How to: Avoid Pitfalls - troyp/jq GitHub Wiki

TOC

Keywords
nan, NaN, inf, Inf, infinite and null
foo.bar vs .foo.bar
Cartesian Products
Generator Expressions in Assignment Right-Hand Sides
Backtracking (empty) in Assignment RHS Expressions and Reductions
Multi-arity Functions and Comma/Semi-colon Confusability
index/1 is byte-oriented but match/1 is codepoint-oriented

Keywords

The fact that jq has keywords such as if and end has various implications, some of which may not be obvious. In particular:

keywords cannot be used in the abbreviated syntax for specifying key-value pairs, e.g. {foo} for {"foo": .foo}
keywords cannot be used to form $-variable names

The full list of reserved keywords is currently:

__loc__ and as break catch def elif else end foreach if import include label module or reduce then try

(The list of keywords for any particular version of jq can be derived from the lexer.l file, the “master” version of which is https://github.com/stedolan/jq/blob/master/src/lexer.l)

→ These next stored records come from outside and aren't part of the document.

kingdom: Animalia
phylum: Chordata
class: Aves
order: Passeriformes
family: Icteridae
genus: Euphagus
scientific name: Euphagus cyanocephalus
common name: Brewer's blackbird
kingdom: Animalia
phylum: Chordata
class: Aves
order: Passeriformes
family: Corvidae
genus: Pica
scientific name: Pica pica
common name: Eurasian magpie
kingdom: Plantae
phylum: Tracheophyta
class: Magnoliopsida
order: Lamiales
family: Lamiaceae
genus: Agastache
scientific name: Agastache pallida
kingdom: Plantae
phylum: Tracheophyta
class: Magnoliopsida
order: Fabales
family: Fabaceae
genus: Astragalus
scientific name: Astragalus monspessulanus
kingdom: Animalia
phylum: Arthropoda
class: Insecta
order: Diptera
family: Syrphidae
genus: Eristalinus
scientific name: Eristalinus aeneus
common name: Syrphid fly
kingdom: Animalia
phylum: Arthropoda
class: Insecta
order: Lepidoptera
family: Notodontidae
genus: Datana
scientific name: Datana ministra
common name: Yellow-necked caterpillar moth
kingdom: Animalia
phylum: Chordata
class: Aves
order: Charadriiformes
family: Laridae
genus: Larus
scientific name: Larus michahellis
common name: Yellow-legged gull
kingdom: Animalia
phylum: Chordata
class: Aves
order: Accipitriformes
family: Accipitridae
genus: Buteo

`nan`, `NaN`, `inf`, `Inf`, `infinite` and null

nan is a jq value representing IEEE NaN, but it prints as null.

NaN is recognized in JSON text and is also understood to represent IEEE NaN.

Use isnan to test whether a jq value is identical to IEEE NaN.

Here are some illustrative examples:

$ echo NaN | jq .
null

$ echo nan | jq .
parse error: Invalid literal at line 2, column 0

$ echo NaN | jq isnan
true

$ jq -n 'nan | isnan'
true

Similar comments apply to the jq value infinite, and the admissible values inf and Inf:

$ echo Inf | jq isinfinite
true

$ echo inf | jq isinfinite
true

$ jq -n 'infinite | isinfinite'
true

`foo.bar` vs `.foo.bar`

foo.bar is short for foo | .bar and means: call foo and then get the value at the "bar" key of the output(s) of foo.

.foo.bar is short for .foo | .bar and means: get the value at the "foo" key of . and then get the value at the "bar" key of that.

One character, big difference.

Cartesian Products

jq is geared to produce Cartesian products at the drop of a hat. For example, the expression (1,2) | (3,4) produces four results:

To see why:

$ jq -n '(1,2) as $i | (3,4) |  "\($i),\(.)"' 
"1,3"
"1,4"
"2,3"
"2,4"

Generator Expressions in Assignment Right-Hand Sides

Generator expressions in assignment RHS expressions are likely to surprise users. Compare (.a,.b) = (1,2) to (.a,.b) |= (.+1,.*2).

Backtracking (`empty`) in Assignment RHS Expressions and Reductions.

.a=empty and .a|=empty behave differently:

null | .a = empty     #=> the empty stream 
null | .a |= empty    #=> null

In reductions, care should be exercised when including empty in the body. For example, one might reasonably expect that:

reduce 1 as $x (2; empty)

would produce 2, but in fact it produces null in most versions of jq, including jq 1.5 and earlier, as well as the current “master” version as of 2018.

WARNING: Expressions of the form A | .[] |= E where A is an array and E can evaluate to empty should in general be avoided. Their behavior is inconsistent between versions of jq, and jq version 1.6 will often evaluate them incorrectly. For example, using jq 1.6:

jq -n '[0,1,2] | .[] |= if . == 0 then empty else . end'

yields:

[1,2,null]

Multi-arity Functions and Comma/Semi-colon Confusability

foo(a,b) is NOT the same as foo(a;b). If foo/1 and foo/2 are both defined, then if you write foo(a,b)intending to call the two-argument function, you'll silently get the wrong behavior.

For example, foo(1,2) is a call to foo/1 with a single argument consisting of the expression 1,2, while foo(1;2) is a call to foo/2 with two arguments: the expressions 1, and 2.

One character, big difference.

`index/1` is byte-oriented but `match/1` is codepoint-oriented

Given strings as input, the index family of filters (index, rindex, indices) return byte-oriented offsets. For codepoint-oriented offsets, either use the array-oriented versions of these filters, or use match/1 or match/2.

For example:

$ jq -cn '"aéb" | [., index("b")]'
["aéb",3]
$ jq -cn '"aéb" | [., (explode|index("b"|explode))]'
["aéb",2]
$ jq -cn '"a\u00e9b" | [., index("b")]'
["aéb",3]
$ jq -cn '"a\u00e9b" | match("b").offset'
2